In half an afternoon, from the elegant poolside of the Oriental Hotel in Bangkok, we were in what must be one of the most perfect small cultural destinations in the world. Just over a decade ago, like Babylon in Iraq, Siem Riep in Cambodia was a war-torn place, wracked by fear and distrust. It was held by the Khmer Rouge, its people subjected to their Talibanesque style of murder and oppression. Yet towering over and underwriting its brutal history is Angkor Wat, the biggest religious monument in the world, built in the 12th Century by Suryavarman 11, ruler of the sprawling Khmer empire. Near-by are other temples, both Hindu and Buddhist, huge tranquil faces carved into sandstones, raging battle scenes along the walls, daily life of fishing, cockfighting and cooking, tree roots wrapped around pockmarked monuments that rise out of the jungle, reflected in moated waters with shadows thrown onto the deep green grass You pass Angkor Wat on the way into town from the airport. Whatever your destination, an air conditioned taxi costs US$5 and hotels are plentiful. For the first night we stayed at the Angkor Village Resort, a lush, quiet slightly out of town little hotel, where we got a taste of what Cambodia has achieved since the war ended – and of its innocence.

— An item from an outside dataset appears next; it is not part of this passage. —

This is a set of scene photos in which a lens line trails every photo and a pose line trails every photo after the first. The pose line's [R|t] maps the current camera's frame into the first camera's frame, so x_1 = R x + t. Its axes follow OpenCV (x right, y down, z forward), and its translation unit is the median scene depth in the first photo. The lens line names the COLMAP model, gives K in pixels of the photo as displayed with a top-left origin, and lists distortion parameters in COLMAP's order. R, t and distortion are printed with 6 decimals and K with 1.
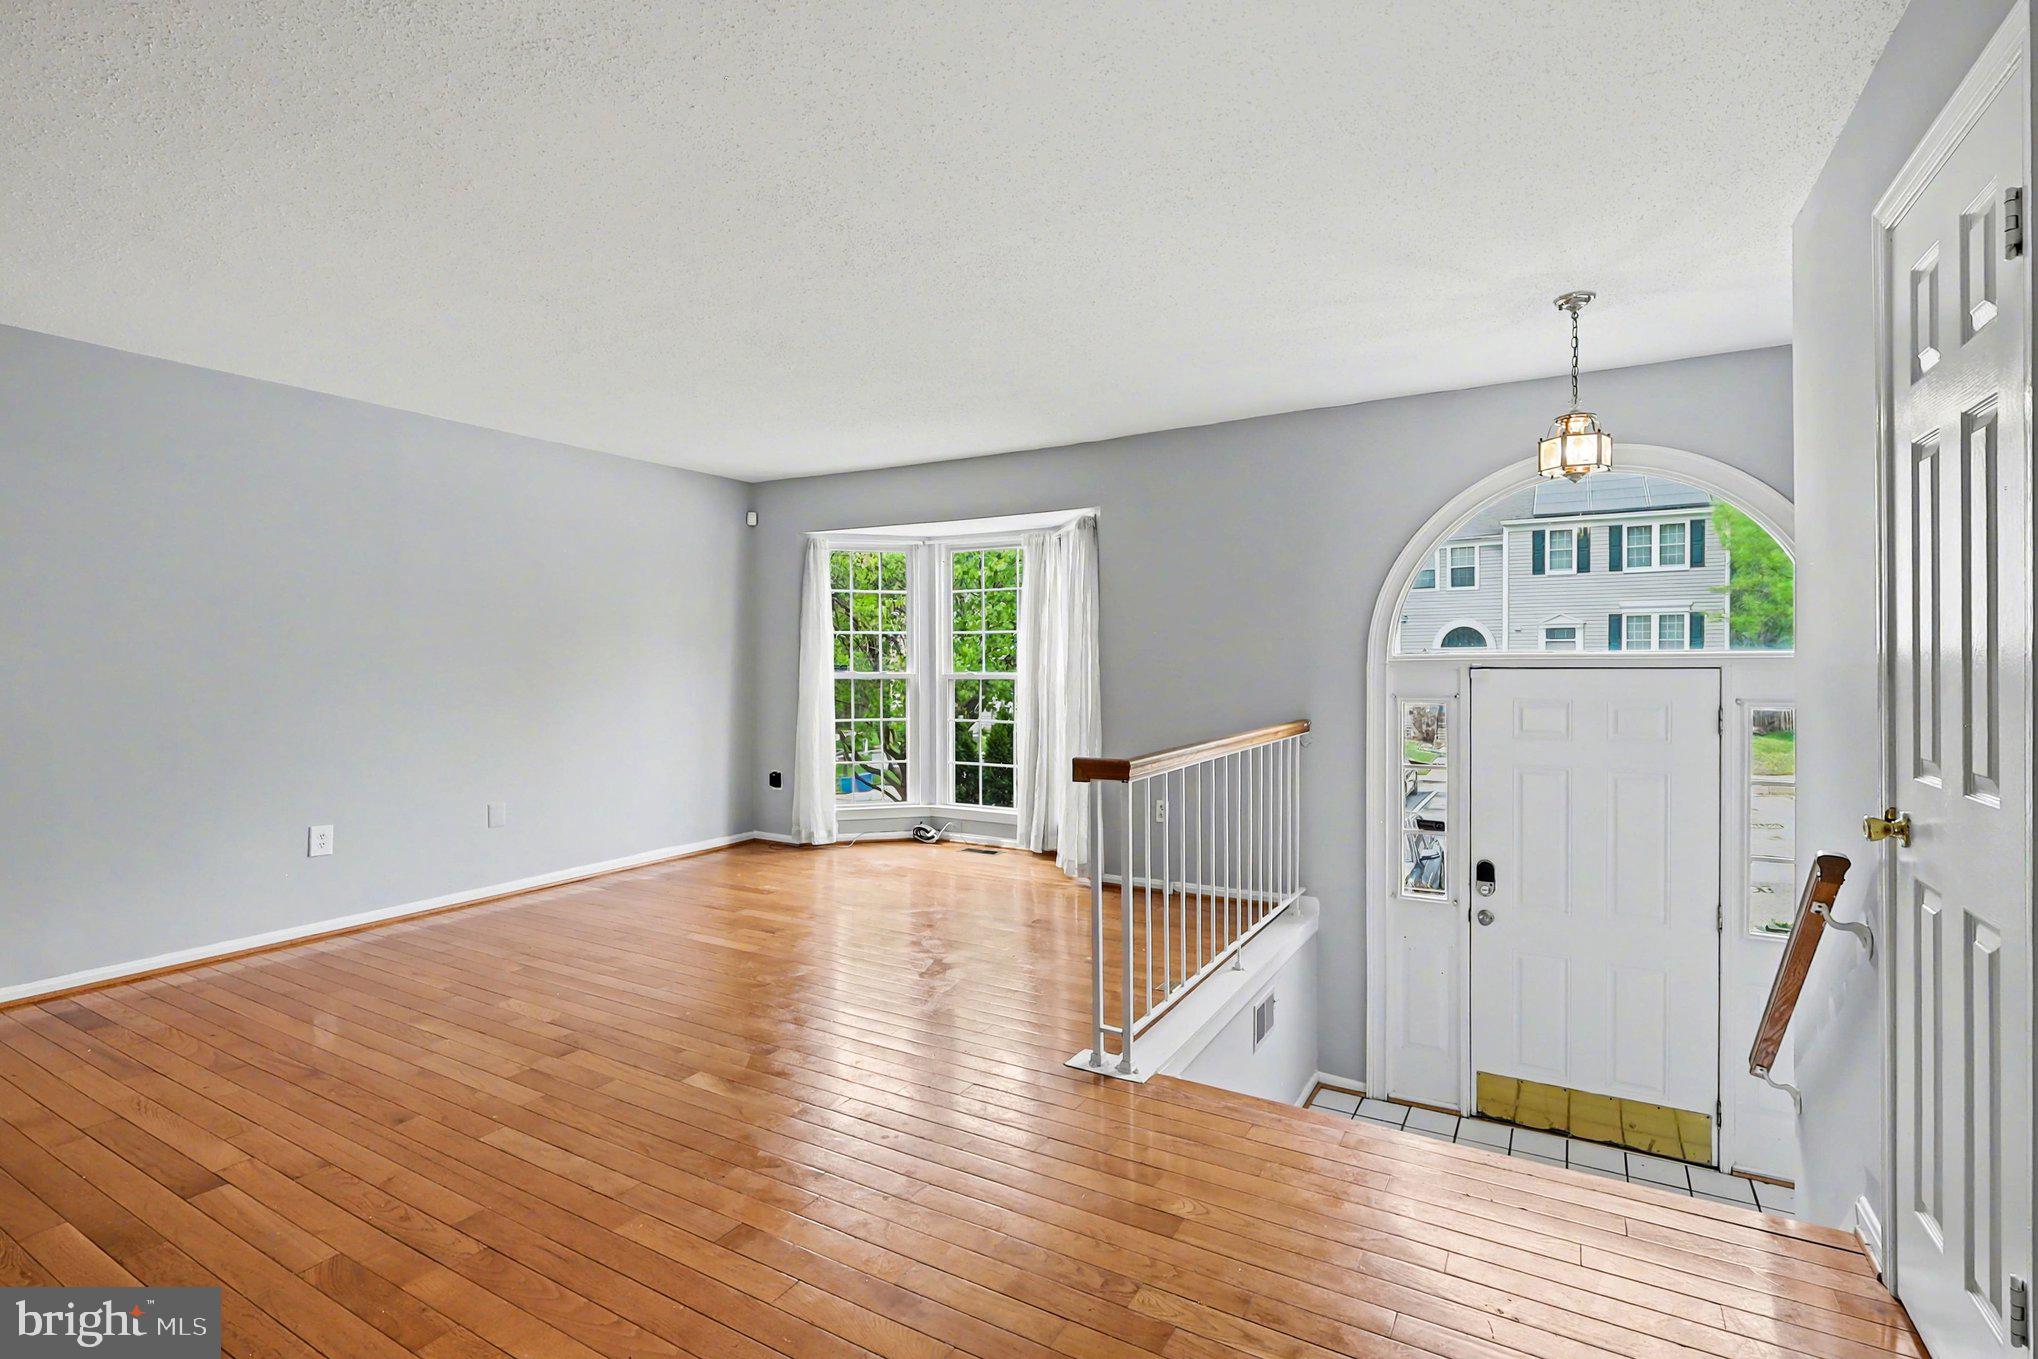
lens RADIAL K [[948.3, 0, 1022.9], [0, 948.3, 665.0], [0, 0, 1]] dist [-0.004164, 0.000202]
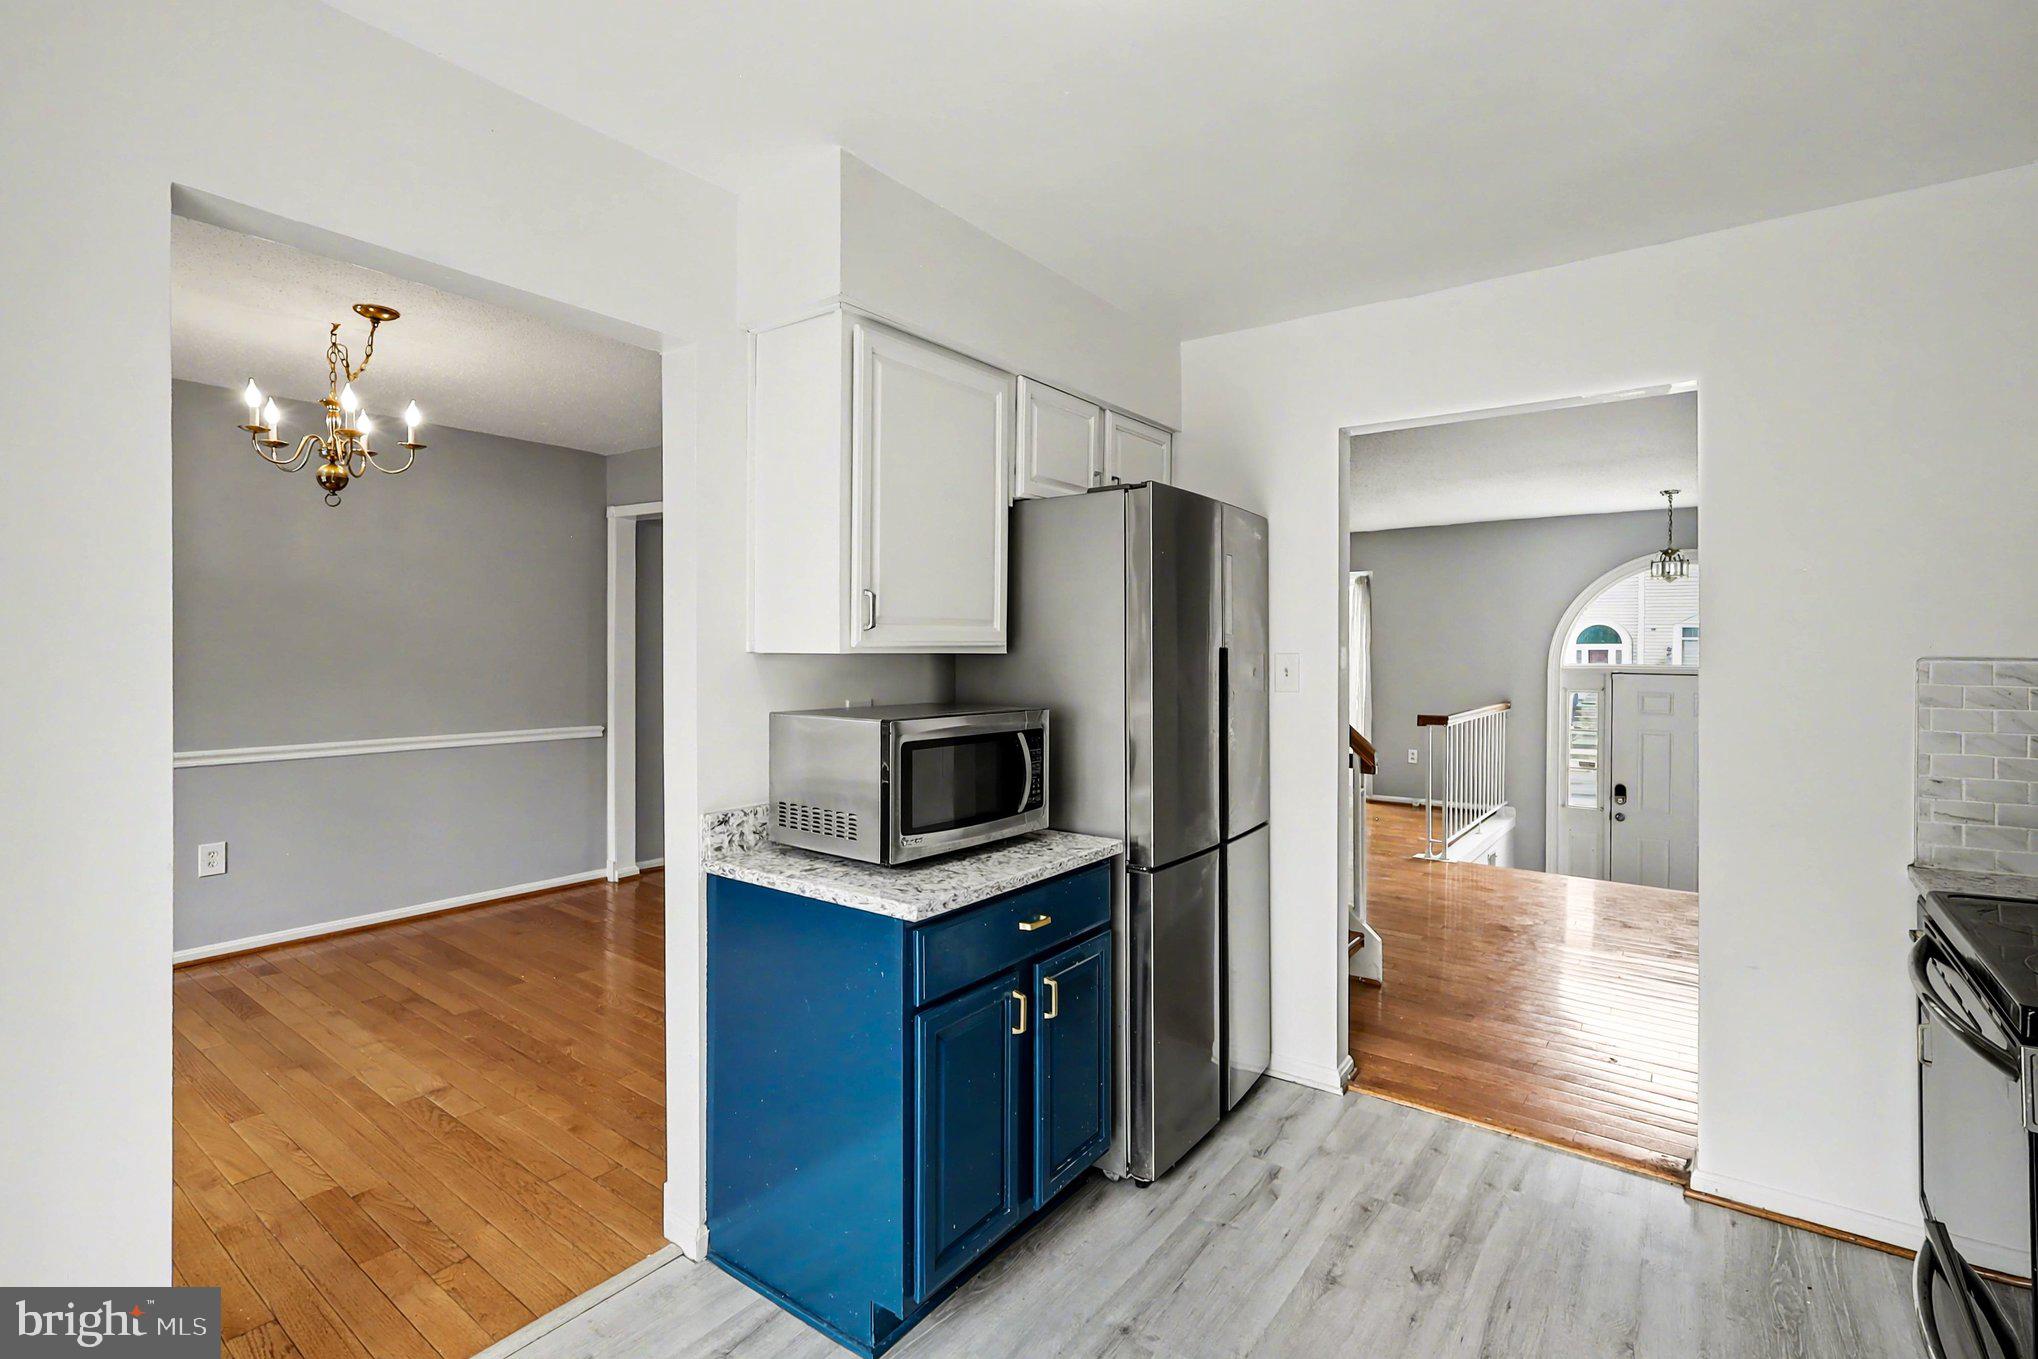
lens RADIAL K [[948.3, 0, 1022.9], [0, 948.3, 665.0], [0, 0, 1]] dist [-0.004164, 0.000202]
pose [[0.994099, 0.007811, -0.108196, -0.404577], [-0.006595, 0.999911, 0.011597, -0.022596], [0.108277, -0.010815, 0.994062, -0.820578]]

“How old is Angkor Wat?” I asked the receptionist.
She was tall, probably in her mid-thirties, dressed in a yellow patterned sarong and exquisitely oriental, “When I was born, it was already there,” she said, pausing and thinking more. “And when my father was born, it was built, too. And my grandfather. So it must be very old.”
For US$10 for the evening, we hired a tuk-tuk – a small, comfortable two seated carriage, pulled by Mr Souchea on a motorcycle. First stop was Viroth’s restaurant on Wat Po Street, which served the freshest vegetable soup I have tasted for decades. Imagine the gritty salt water loveliness of an oyster, transferred to the soup.

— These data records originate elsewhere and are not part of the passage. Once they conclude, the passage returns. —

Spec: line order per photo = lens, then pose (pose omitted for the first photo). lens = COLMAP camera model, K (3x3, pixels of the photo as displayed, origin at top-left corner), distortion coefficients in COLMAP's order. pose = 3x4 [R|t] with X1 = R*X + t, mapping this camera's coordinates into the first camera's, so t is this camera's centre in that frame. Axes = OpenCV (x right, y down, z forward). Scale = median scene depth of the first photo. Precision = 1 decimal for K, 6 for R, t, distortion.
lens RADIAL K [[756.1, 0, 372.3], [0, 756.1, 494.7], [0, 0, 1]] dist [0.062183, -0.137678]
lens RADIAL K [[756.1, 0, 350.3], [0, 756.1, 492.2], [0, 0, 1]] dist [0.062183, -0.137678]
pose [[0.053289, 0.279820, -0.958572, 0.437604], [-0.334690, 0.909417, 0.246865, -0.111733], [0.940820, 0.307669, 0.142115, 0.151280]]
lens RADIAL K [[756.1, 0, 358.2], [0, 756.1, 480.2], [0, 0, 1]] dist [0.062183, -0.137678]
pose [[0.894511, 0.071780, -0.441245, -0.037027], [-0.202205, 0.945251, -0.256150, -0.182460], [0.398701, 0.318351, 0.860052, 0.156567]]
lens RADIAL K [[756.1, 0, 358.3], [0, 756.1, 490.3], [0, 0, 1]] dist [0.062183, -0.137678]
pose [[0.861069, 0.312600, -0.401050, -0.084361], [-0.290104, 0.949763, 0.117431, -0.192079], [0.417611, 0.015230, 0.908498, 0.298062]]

The next night I tried it again at another restaurant and it was equally good. Dinner for two with wine at Viroth’s came out at £15, then onto the Old Market Square which was jumping — bars, cafes, massage places, souvenir shops, and fascinating book stores. The plan was to have a coffee, but the atmosphere was so compelling that we shopped, walked and absorbed. I was in awe that these people could have recovered from war to create a friendly, chip-free, unthreatening place. Sure, it’s for tourists. But it’s underwritten by them.
The only way to see Angkor Wat and the other temples is with a guide and an air-conditioned car, costing US$30 each for the day. We managed only three in the day, Angkor Thom, The Bayon and Angkor Wat.

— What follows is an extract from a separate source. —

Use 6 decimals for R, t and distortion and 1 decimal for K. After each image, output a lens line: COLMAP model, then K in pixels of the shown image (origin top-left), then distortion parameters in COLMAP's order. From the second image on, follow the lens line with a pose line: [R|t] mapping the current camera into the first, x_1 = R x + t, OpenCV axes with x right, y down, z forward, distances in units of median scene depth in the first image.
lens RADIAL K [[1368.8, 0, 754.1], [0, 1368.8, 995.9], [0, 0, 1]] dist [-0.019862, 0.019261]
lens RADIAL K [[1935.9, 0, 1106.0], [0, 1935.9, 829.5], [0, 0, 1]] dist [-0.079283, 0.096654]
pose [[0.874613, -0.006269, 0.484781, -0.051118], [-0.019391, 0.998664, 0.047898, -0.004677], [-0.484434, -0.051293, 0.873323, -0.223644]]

About half an hour into Angkor Wat I realised I was looking at a 12th Century version of a horror movie — Hannibal Lecter meets Kill Bill meets The Killing Fields. Our guide was showing us carving after carving of unspeakable human cruelty such as men nailed to boards and women having their bellies and wombs ripped out. There is no redemptive ending, no higher moral force, no white picket fences, no Great Cambodian Dream that everyone is striving for. It was a raw lesson on how to hold and exercise power enveloped in the mask of religion.
The great imagination of the creators of Angkor Wat was not on a higher goal but how to exact pain and suffering on humankind. Perhaps that is why the Khmer empire that once stretched through to Thailand, Burma and Vietnam fell apart and Cambodian people are now among the poorest in the world.
Having just come from Iraq, I found it fascinating, particularly when we came to section that remained peppered with bullet and shrapnel damage from fighting with the Khmer Rouge. Standing in Angkor Wat was like being in a cycle of history, where Cambodia was once again moving from a brutal era to one of prosperity. We didn’t have a hotel booking for the second night, but dropped unannounced into the Sofitel, a sprawling resort set in tropical gardens, where for US$200 they gave us a suite overlooking a lake.
Near-by is the National Museum. Through collections of Khmer artifacts it tells the story of ancient Cambodia, the meeting axis between Hindu India and Buddhist China, and the room of 1,000 Buddha images hits you with the ‘wow’ factor as soon as you step inside.
A class of school children, in neat blue and white uniforms, was there, enthralled in their own country’s history, lucky to have been born a few years later than my hotel receptionist whose education had been stolen by war. I wondered if, may-be ten years from now, there might be a museum, cafes and tourists thronging Hilla in Iraq, home of the Hanging Gardens of Babylon, one of the original wonders of the world, built in the Sixth Century by Nebuchnezzar.
Or may-be not. Who knows? What does a country need to recover from war? Some do. Some don’t.